What is needed> As the answer, give a copy of each line below that includes the word "Date".

Records>
● ● ● ● ● ● ●
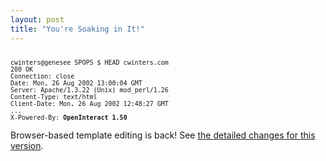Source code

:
 ```yaml
---
layout: post
title: "You're Soaking in It!"
---
```




<pre><font size="-1">
cwinters@genesee SPOPS $ HEAD cwinters.com
200 OK
Connection: close
Date: Mon, 26 Aug 2002 13:00:04 GMT
Server: Apache/1.3.22 (Unix) mod_perl/1.26
Content-Type: text/html
Client-Date: Mon, 26 Aug 2002 12:48:27 GMT
...
X-Powered-By: <b>OpenInteract 1.50</b>
</font></pre>

<p>Browser-based template editing is back! See <a href="http://sourceforge.net/project/shownotes.php?release_id=107160">the detailed changes for this version</a>.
● ● ● ● ● ● ●
Answer for the task>
Date: Mon, 26 Aug 2002 13:00:04 GMT
Client-Date: Mon, 26 Aug 2002 12:48:27 GMT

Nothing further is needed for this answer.